Here’s an item from Salem that you might have missed last week: The state’s economists are predicting that legislators will have a record amount of revenue with which to work as they craft a spending plan for the 2019-21 two-year budget cycle.
The latest quarterly revenue estimate came last week from the Oregon Office of Economic Analysis (perhaps the only agency of state government that prepares PowerPoint slides featuring a tiny image of Bigfoot in the lower left corner, a touch that we find admirable). This is the revenue estimate that legislators on the powerful Ways and Means Committee will use as they work to produce their first draft of the 2019-21 budget.
There is good news for state taxpayers in the most recent revenue estimates: The numbers likely mean that taxpayers will receive somewhat larger rebates from the state’s oddball “kicker” system when they file their taxes in 2020. You’ll recall that the kicker rebate is triggered when tax revenues for a two-year budget cycle come in at more than 2 percent above the economists’ forecast made at the start of the cycle. (The median kicker, the economists estimated, for a taxpayer earning about $35,000 will be around $180, but remember that the state pays that now in the form of tax credits instead of a check.)
For legislators, the increased revenue amounts are good news as well, to a point: The final result is that they should have about $67.7 million more to work with than anticipated in previous estimates. The total amount in the general fund (think of this fund as the state’s checking account) for 2019-21 should be around $22.5 billion.
That’s a lot of money. The problem, of course, is that it’s not enough to cover all the increased expenses anticipated in the state’s budget, in particular a pair of familiar budget-busters: The increased premiums associated with the state’s underfunded public pension system and the growing costs of the state’s expanded Oregon Health Plan, the state’s version of Medicaid.

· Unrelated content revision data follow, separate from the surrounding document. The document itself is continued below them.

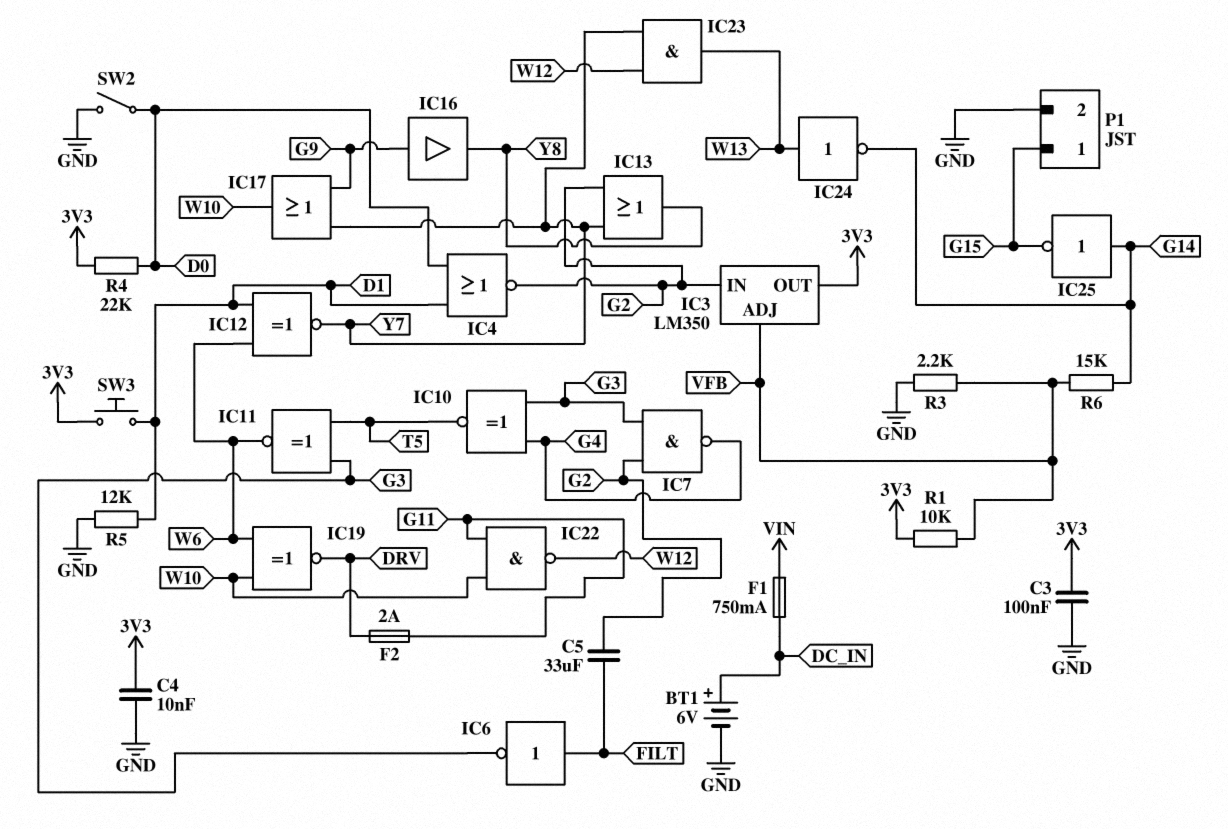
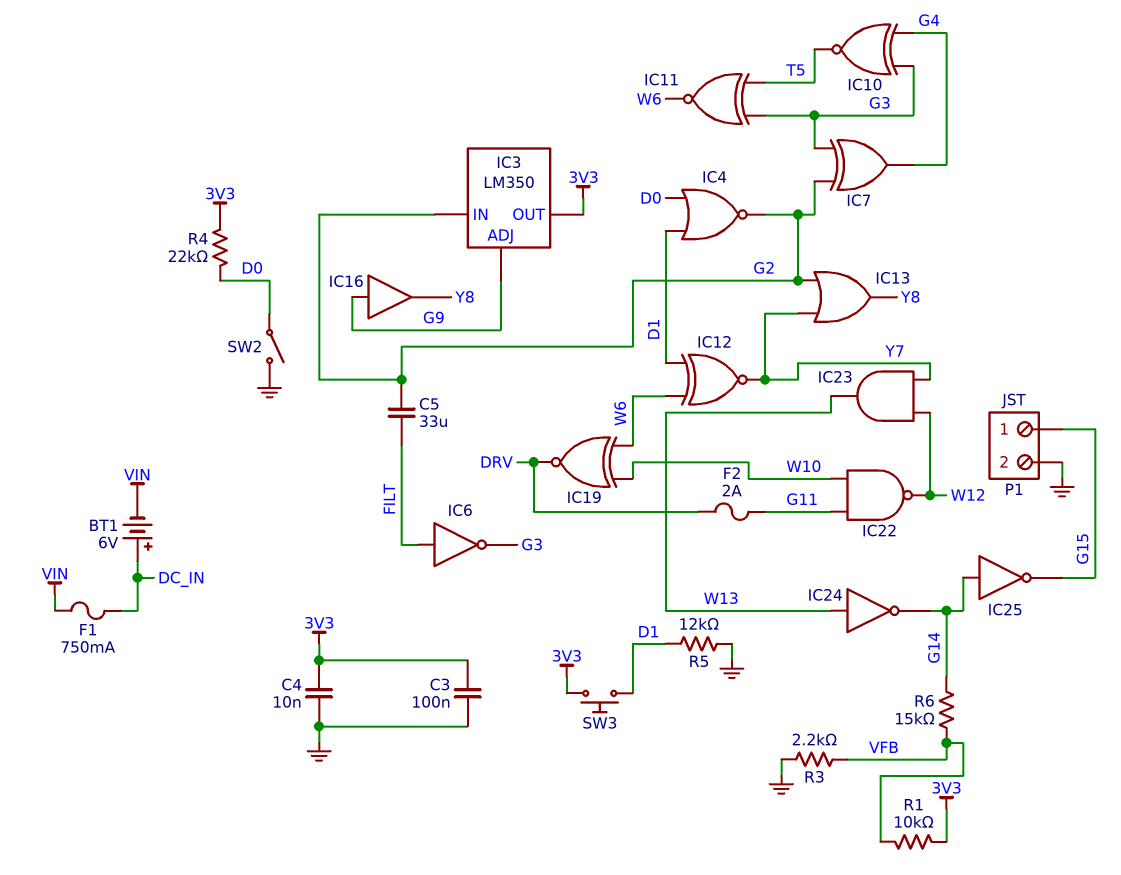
BT1: 6V (plus DC_IN, minus GND) -> 6V (plus DC_IN, minus VIN)
IC3 pin ADJ: VFB -> G9
IC7: NAND (in G2, in G3, out G4) -> XOR (in G2, in G3, out G4)
IC17: OR (in G9, in Y7, out W10) -> none

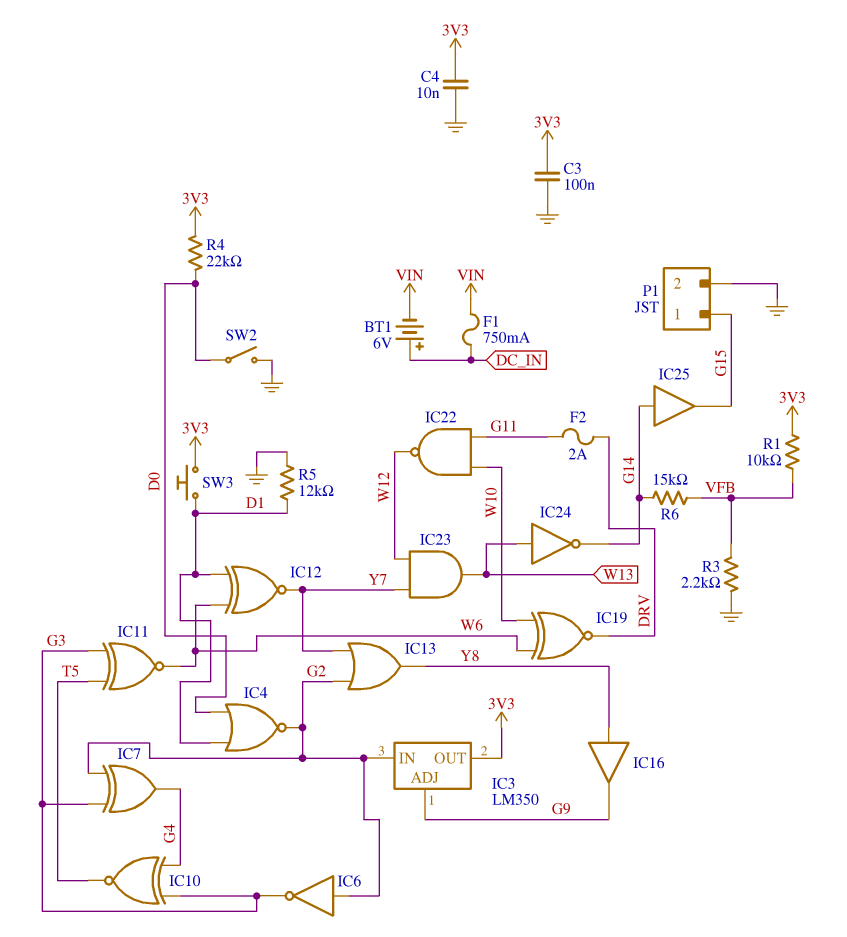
C5: 33uF (FILT, G2) -> none
IC6: NOT (in FILT, out G3) -> NOT (in G2, out G3)
IC16: buffer (in G9, out Y8) -> buffer (in Y8, out G9)
IC25: NOT (in G14, out G15) -> buffer (in G14, out G15)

Part of that Oregon Health Plan gap was filled last week when the Senate approved House Bill 2010, a $380 million package of taxes on hospitals and health insurers that will remain in place for six years. The measure already has passed the House of Representatives, and Gov. Kate Brown is expected to sign it. The bill expands and extends the funding pieces approved by voters in January 2018’s Measure 101, and it increases a 1.5 percent tax on health insurance providers to 2 percent. (Every mid-valley legislator, with the exception of Scio Republican Sherrie Sprenger, voted for the bill.)
The state still faces a gap of $542 million or so to fund the Oregon Health Plan, and Brown’s two proposals to plug that (a $2-per-pack additional cigarette tax and a tax on employers whose workers are on the Oregon Health Plan) face, shall we say, a somewhat dubious Legislature.
One other point from last week’s forecast is worth keeping in mind.
The state’s economists are joining a national chorus of economists who are increasingly certain that the national economy will be significantly slowing down by next year. If that turns out to be the case, and considering Oregon’s vulnerability to economic slowdowns, it would behoove legislators to do what they can to bolster the state’s rainy day fund and its education stability fund, which have about $1.9 billion combined. That seems like a hefty amount, about 9 percent of the general fund. But, the economists warned, “such reserves would barely be sufficient to withstand a typical recession’s impact on state revenues, let alone account for the increase in public services and programs during downturns.”
Bottom line: It’s not rainy quite yet. But it will be soon. Let’s be sure we’re ready for the rain.